A remote monitoring scheme which has helped hundreds of Leicester, Leicestershire and Rutland patients be cared for in their own homes instead of hospital has been shortlisted for a national award.
More than 1,000 patients have benefitted since the project was launched in April 2020, as a reaction to the newly emerging pandemic.
The patients have experienced better health outcomes for their long-term conditions and reduced risks of catching Covid-19, while the NHS has seen reduced pressure on hospital beds.
The project is in the running for the HealthTech category of the HSJ Partnership awards, which champion joint working between healthcare providers and their suppliers. The winner will be announced on March 24, 2022.
The project was a joint initiative between Leicester-based Spirit Health and the two major NHS trusts – University Hospitals of Leicester and Leicestershire Partnership Trust.
The patients involved had a variety of heart or lung conditions, or had been in hospital with Covid-19.
They were given medical devices so they could measure vital indicators such as blood pressure, temperature and oxygen levels at home. This was fed into digital technology platform CliniTouch Vie, supplied by Spirit, and then passed to clinicians. They could see which patients were doing well, and which needed advice or further support including contact with hospital specialists for an expert opinion if required.
In some cases this remote monitoring meant patients never needed a hospital appointment, in others it meant they could be discharged back to their own home early.
Zoe Harris, cardio-respiratory service lead at Leicestershire Partnership NHS Trust, said: “Our approach is to always put the patient at the heart of this process. We haven’t thought about organisational boundaries but have instead tried to walk in the patient’s shoes as they move along the care pathway so we fully understand their perspective. As a result, I hope we’ve created a model that genuinely supports their needs.
“This achievement and the success of this service is down to the excellent partnership working with Spirit Digital and the hard work every member of the respiratory, heart failure, rehab and admin teams have put into supporting patients during the pandemic using these digital pathways. Being shortlisted for this national award is a real credit to them.”

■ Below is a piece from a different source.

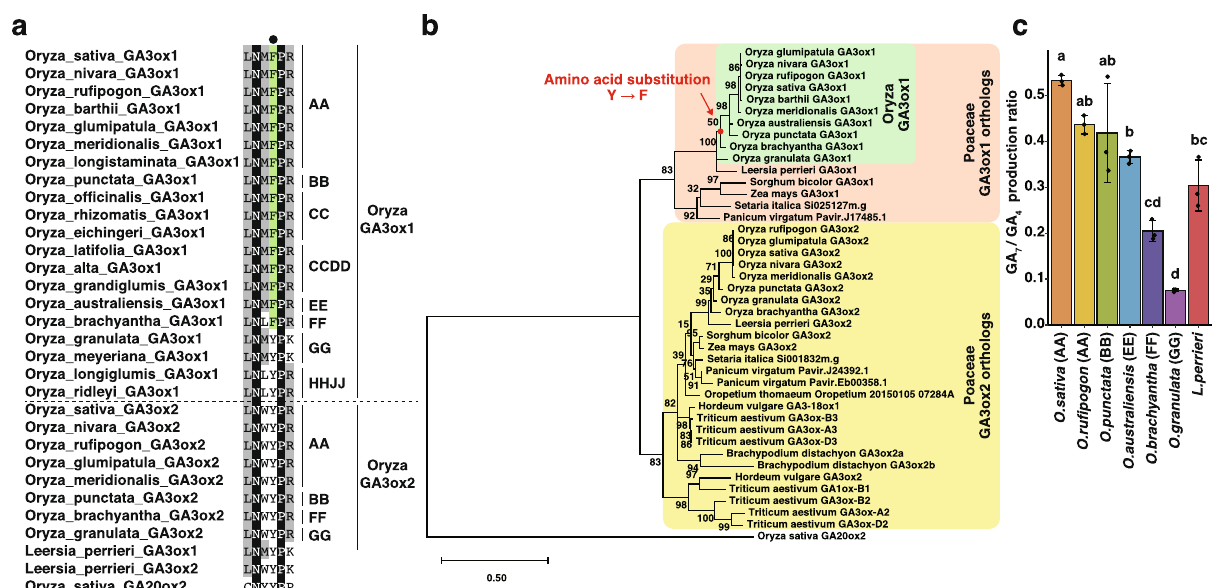
Fig. 3 Residues in the 2OG-interacting site of Poaceae GA3ox orthologs and enzymatic activity of Oryza GA3ox1. a Amino acid sequence alignment in the 2OG-interacting site around F (in OsGA3ox1) of Poaceae GA3ox orthologs and OsGA20ox2. Residues of F in the interacting site of 2OG are indicated in green, those that are 100% identical are shown in black, and those with more than 50% identity are depicted in gray. The black dot indicates the amino acid in the interacting site with co-substrate 2OG, F (shown in green), or Y. On the right side of the alignment, the letters AA and BB indicate the AA and BB Oryza genomes, respectively. b Phylogenetic tree of Poaceae GA3ox orthologs and OsGA20ox2 . The red dot indicates the common ancestor of O. sativa to O. brachyantha that acquired the residue F in the active site. c In vitro enzyme activity of GA3ox1 of Oryza species and L. perrieri ; O. sativa GA3ox1, O. ru fi pogon GA3ox1, O. punctata GA3ox1, O. brachyantha GA3ox1, O. granulata GA3ox1, L. perrieri GA3ox1. Error bars, s.d. n = 3, one-way ANOVA with Tukey ’ s multiple comparisons test. Different letters denote signi fi cant differences ( p < 0.05).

Irene Valero-Sanchez, consultant respiratory physician and clinical lead for integrated care at University Hospitals of Leicester, added: “The pandemic has made us think thoroughly about how we can coordinate different teams to improve the way we work with patients, carers and clinical teams. Our main aim is to give our patients the best possible care and reassurance, even more so in these challenging times, and a digital approach can help us achieve that goal. It also means we can be smart about how we use our resources so that we’re able to cope with a bigger caseload of potentially deteriorating patients more efficiently.”
Noel O’Kelly, clinical director at Spirit Health, said: “At a time when the NHS is facing constant pressure, it’s more important than ever to adopt and embed new ways of working that enable patients to receive timely and safe care. It’s also crucial to provide the highly skilled healthcare teams with access to key clinical information to aid their prioritisation of care and to enable higher caseloads. Being shortlisted for this award is a huge testament to the collaborative work we have been doing to help provide brilliant care to patients across the region.”
The scheme saved more than 700 bed-days compared to conventional treatments. The oldest patient was 91, with the average age being just under 77.
The remote monitoring service was recommended by 92 per cent of patients.